**Dataset excerpts**.
--- START ---
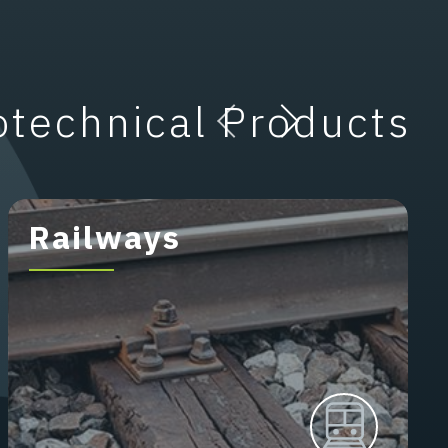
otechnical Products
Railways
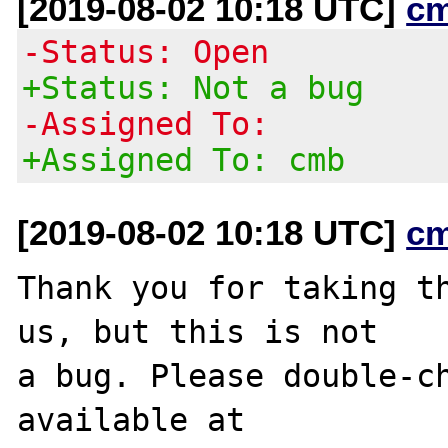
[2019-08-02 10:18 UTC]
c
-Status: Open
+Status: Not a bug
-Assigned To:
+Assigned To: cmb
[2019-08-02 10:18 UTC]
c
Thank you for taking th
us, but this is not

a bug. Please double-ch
--- END ---
--- START ---
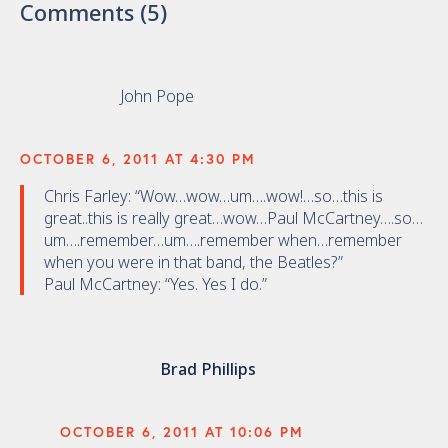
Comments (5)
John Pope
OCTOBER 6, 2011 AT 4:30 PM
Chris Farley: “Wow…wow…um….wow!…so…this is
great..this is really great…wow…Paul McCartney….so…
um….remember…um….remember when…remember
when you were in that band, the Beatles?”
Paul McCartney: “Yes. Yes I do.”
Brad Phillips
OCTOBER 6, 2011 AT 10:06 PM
--- END ---
**Work task**. Reproduce the data verbatim, starting at the line that contains "otechnical Products" and ending at the line that contains "us, but this is not", both included, and omit the pictures from your answer.

**Response for this exercise**.
otechnical Products
Railways
[2019-08-02 10:18 UTC]
c
-Status: Open
+Status: Not a bug
-Assigned To:
+Assigned To: cmb
[2019-08-02 10:18 UTC]
c
Thank you for taking th
us, but this is not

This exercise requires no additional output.